An initial coin offering, or ICO, is roughly similar to an initial public offering, or IPO, but without the regulatory red tape, according to Market Watch.

Davidson said offering regulation will offer foresight — which will solve problems and avoid harm — in an industry where innovations in the cryptocurrency technology blockchain “have outpaced current law and court decisions.”

“With a thoughtful, bipartisan approach that protects consumers, advances free market solutions, and defines safe-harbors for the earliest stage innovators, Congress can send a powerful message around the world that the U.S. is the best destination for ICO markets,” he said.

Michael Hiles, owner of Cincinnati-based 10XTS, supports the “light-touch” regulation approach, saying the industry is currently like the “Wild West.”

“There has to be something,” said Hiles, who attended Tuesday’s roundtable. “I’m not a fan that we need a free-for-all. Even though I’m a blockchain company, I’m leaning on the side of there has to be some regulatory frameworks.”

Most people think of Bitcoin when cryptocurrency is mentioned, however, Hiles said the industry is more than that.

Cryptocurrencies are digital or virtual currencies — like digital coins or tokens — that are encrypted, or secured, using cryptography. There are payment transfer coins or tokens, like Bitcoin, but there are other types that don’t deal with payments, such as a utility token that can unlock features inside a software application or a security token that performs a computing security task — like logging into a computer system.

“If I have a token that is a share in a company, that’s very clearly a security,” Hiles said. “But if I have a token that unlocks some feature in an application, and I want to pre-sell that token to the marketplace for access to my system and that token becomes freely trade-able on an open market — that people could freely buy and exchange these things — that’s really what’s at issue.”

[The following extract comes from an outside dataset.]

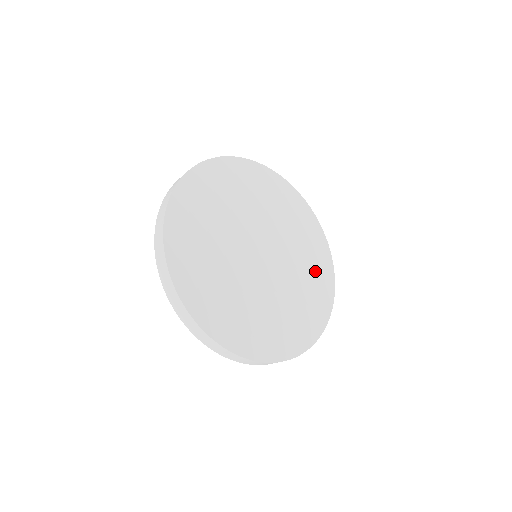
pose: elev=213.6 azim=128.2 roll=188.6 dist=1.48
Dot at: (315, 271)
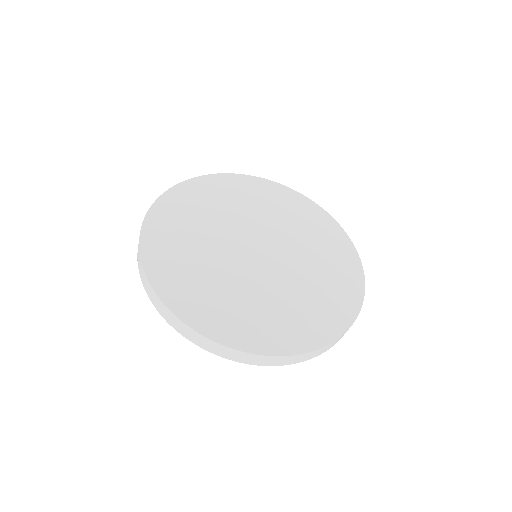
Dot at: (331, 256)
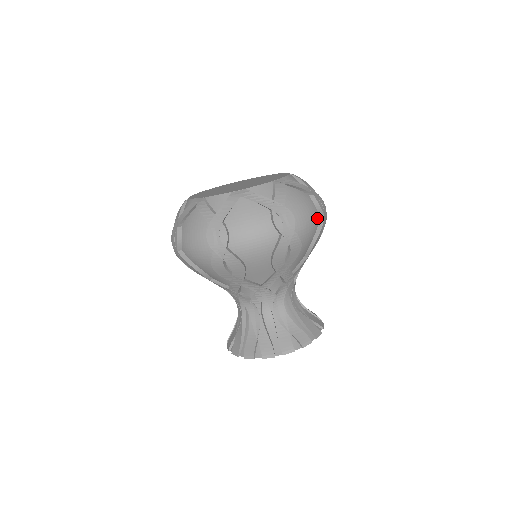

Tokens that can be traded on the free market is a licensing issue, not a security issue, he said.

“Everything starts to look like a security to a securities regulator,” said Davidson to CNBC earlier this summer about the Securities and Exchange Commission as they started to regulate the industry. “We want to make sure that the United States capital markets stay strong and vibrant, and one of the ways to do that is provide regulatory certainty.”

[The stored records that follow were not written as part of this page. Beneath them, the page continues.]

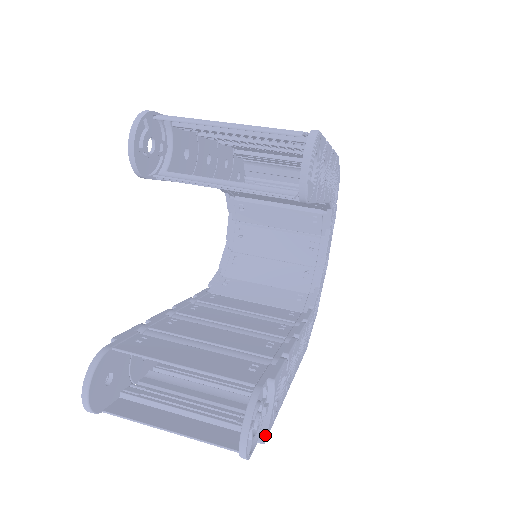
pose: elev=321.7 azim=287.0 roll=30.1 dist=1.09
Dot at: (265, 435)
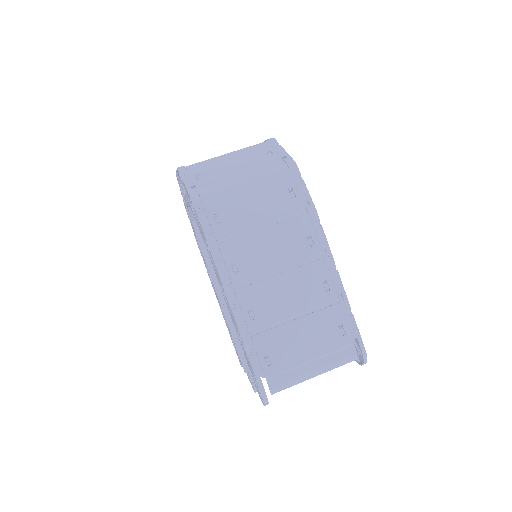
Dot at: occluded
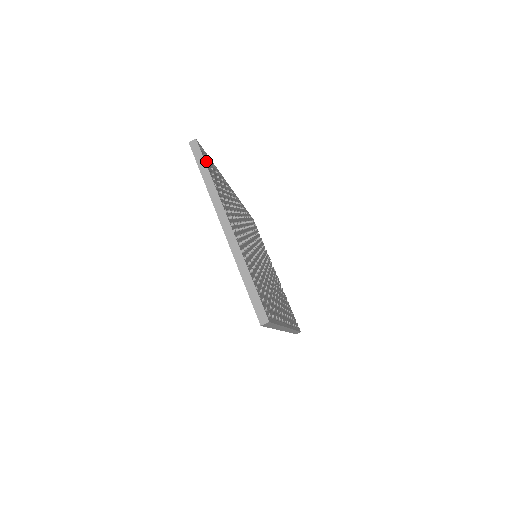
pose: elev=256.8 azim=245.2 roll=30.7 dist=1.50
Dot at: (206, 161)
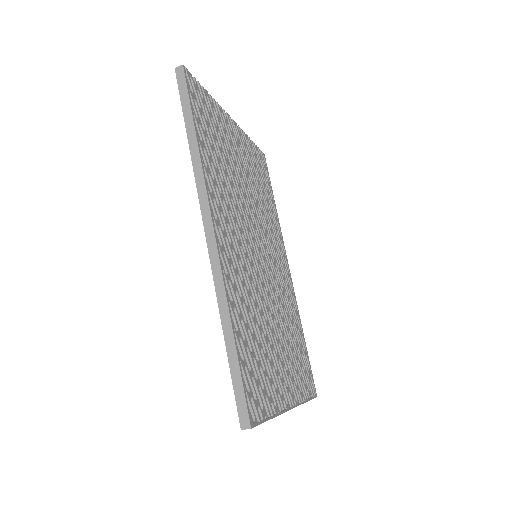
Dot at: (257, 406)
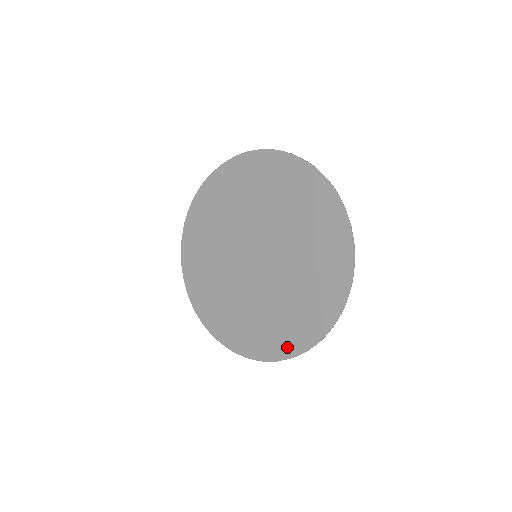
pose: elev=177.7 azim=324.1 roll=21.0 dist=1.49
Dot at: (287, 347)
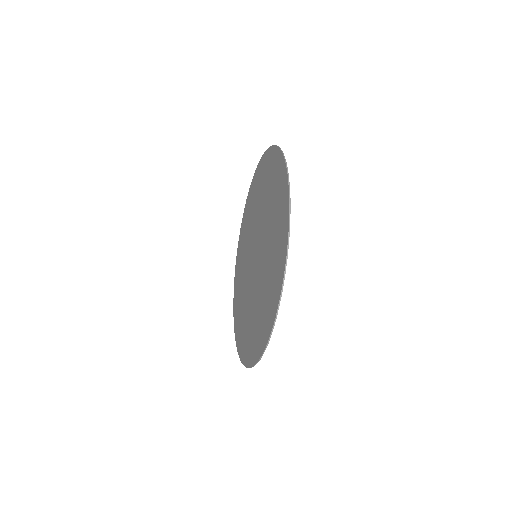
Dot at: (276, 292)
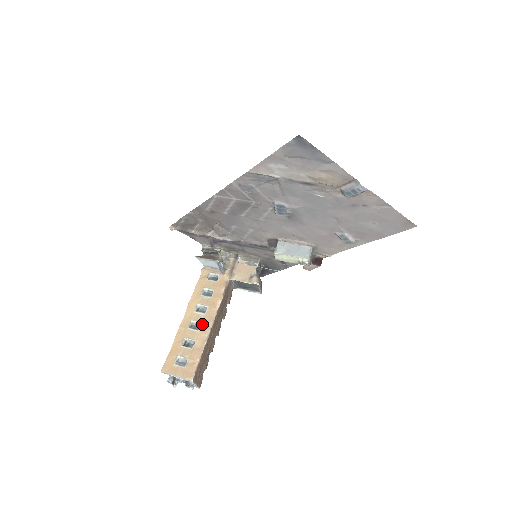
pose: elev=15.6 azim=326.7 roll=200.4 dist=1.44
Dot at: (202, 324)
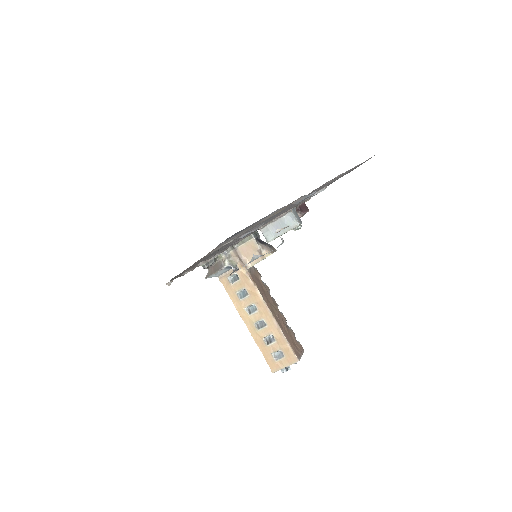
Dot at: (264, 319)
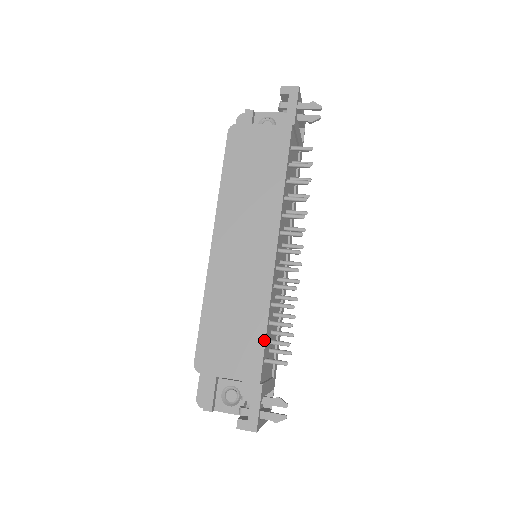
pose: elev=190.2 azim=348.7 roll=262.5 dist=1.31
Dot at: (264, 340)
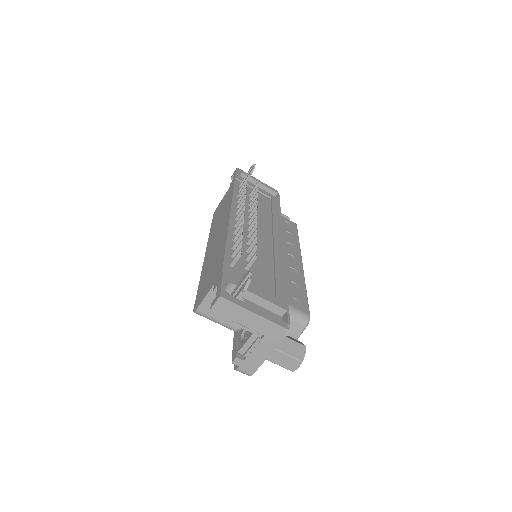
Dot at: (224, 253)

Pawel Kuskowski, CEO of the compliance platform Coinfirm, wrote last month on that “regulation must be fit for purpose.” Any “ham-fisted attempts” to regulate cryptocurrencies as a security “will jeopardize market growth.”

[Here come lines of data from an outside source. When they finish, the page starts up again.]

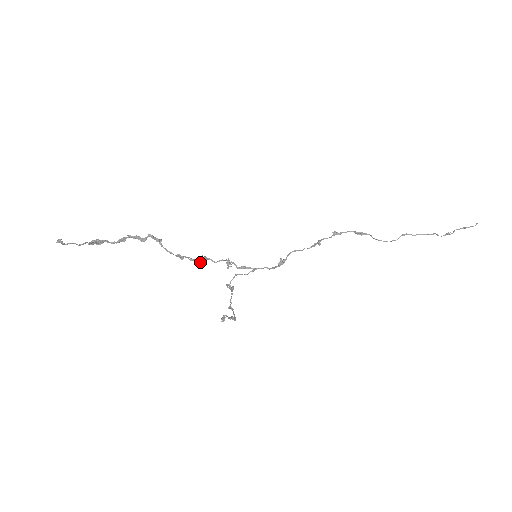
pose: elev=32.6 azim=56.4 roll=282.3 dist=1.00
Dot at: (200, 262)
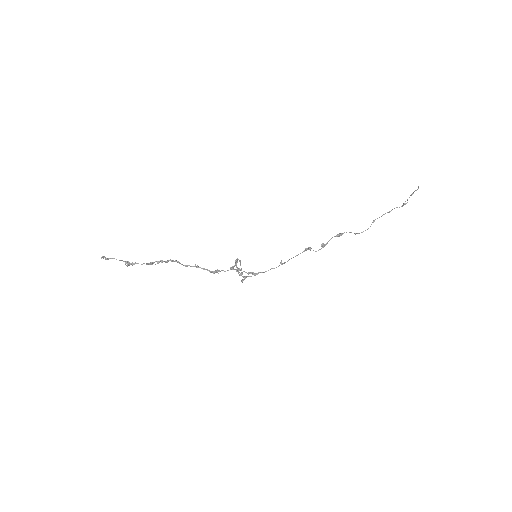
Dot at: occluded
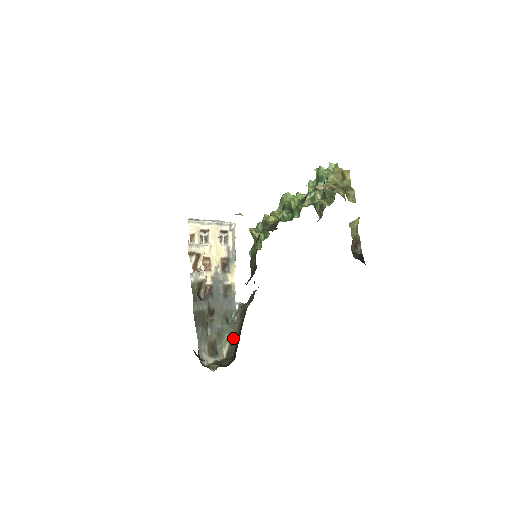
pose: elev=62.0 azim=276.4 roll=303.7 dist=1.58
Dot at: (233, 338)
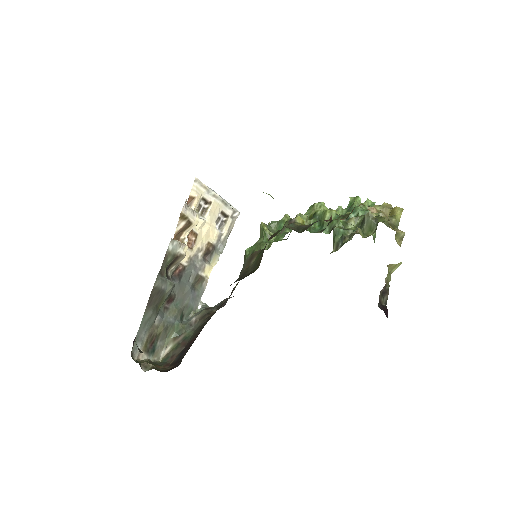
Dot at: (181, 341)
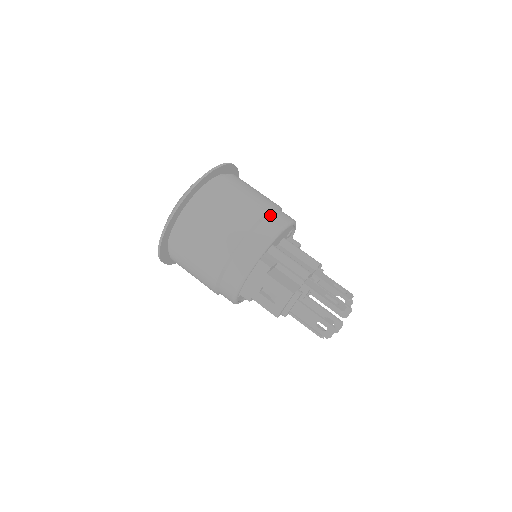
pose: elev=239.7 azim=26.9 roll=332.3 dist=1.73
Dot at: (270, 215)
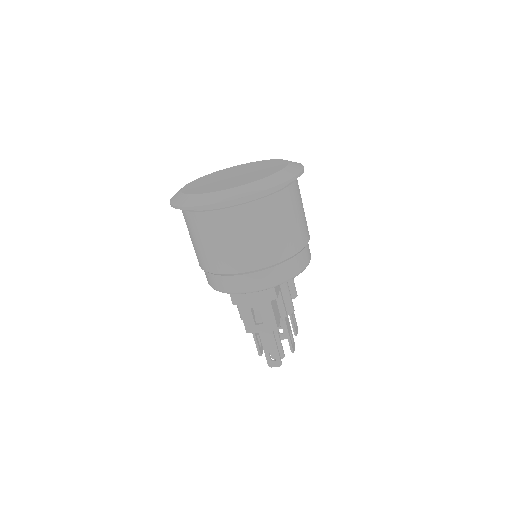
Dot at: (305, 248)
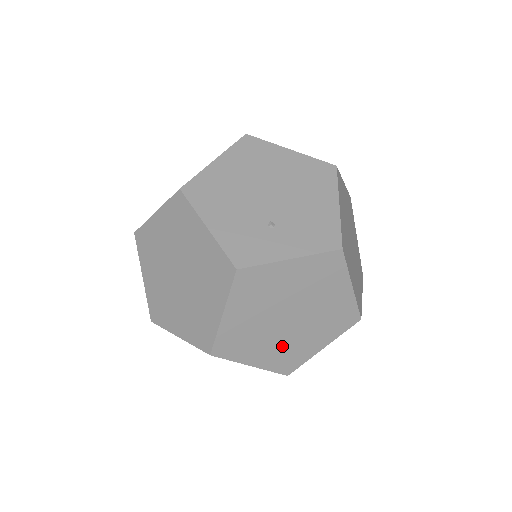
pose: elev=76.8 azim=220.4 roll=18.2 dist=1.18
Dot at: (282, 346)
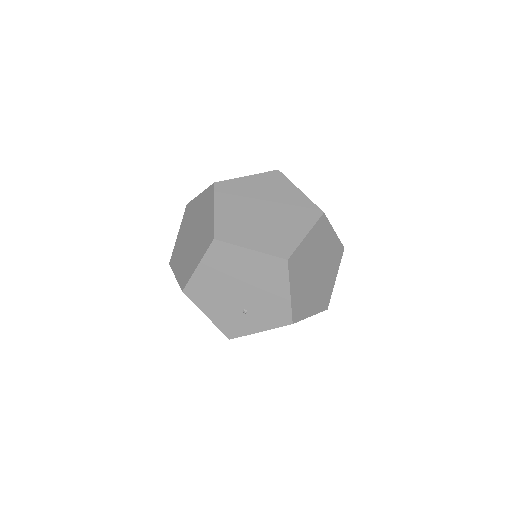
Dot at: occluded
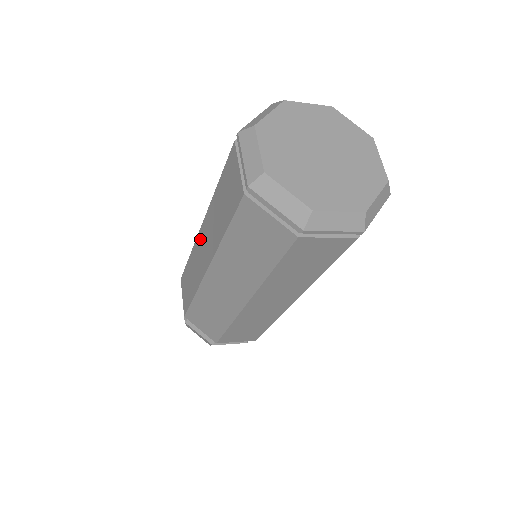
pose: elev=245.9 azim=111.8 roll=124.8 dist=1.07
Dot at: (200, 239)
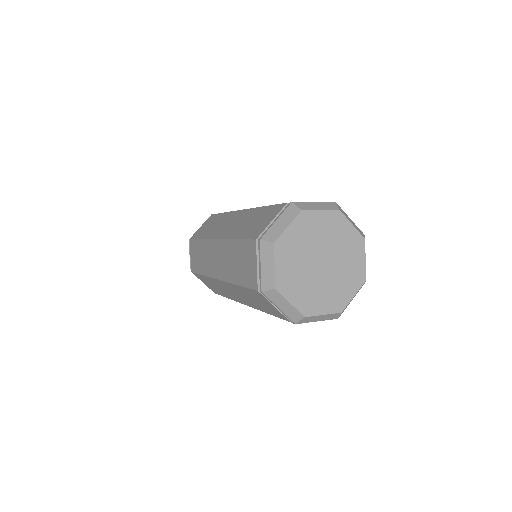
Dot at: (213, 247)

“Indeed, many tokens have already seen their price drop and liquidity evaporate, alongside capital flying out of the U.S., he wrote. “If tokens are treated as securities, existing exchanges and wallet providers would also need to be regulated, registering with regulators.”

Europe has become a haven for cryptocurrency companies as they’re locating to regulation-friendly countries, like Malta and Switzerland, which are writing the rules for the industry to operate, according to The market in the United States right now is small, but Davidson said it’s roughly a $500 billion industry where “Bitcoin itself is almost half of that.”

“The Swiss have put a framework in place that is driving capital flows there, so there’s certainty,” he said.

The concern in the United States, Davidson said, is fraud. There’s uncertainty if what these ICOs are going to be securities, or if they are actually commodities.

“We have to protect consumers,” he said.

Springfield-based EF Hutton also participated in Tuesday’s roundtable discussion. Company officials recently announced it plans to generate about $60 million from issuing cryptocurrency. The company said in a press release it would issue “multiple instruments, coins and tokens.”

In a statement to this newspaper, EF Hutton CEO Chris Daniels said the company planned to make several suggestions, including arguing that the U.S. Commerce Department should create a new unit to advice on blockchain technology.

“EF Hutton is the largest and most experienced blockchain-related company in Clark County, Ohio and in Rep. Davidson’s district,” Daniels said. “As a regional leader in the fintech industry, we are providing his office with input and expertise in digital assets.”

The company also announced earlier this month it would provide subscription-based research on cryptocurrencies, and is establishing a cryptocurrency exchange. The exchange is expected to be operational in January next year.

©2018 the Dayton Daily News (Dayton, Ohio) Distributed by Tribune Content Agency, LLC.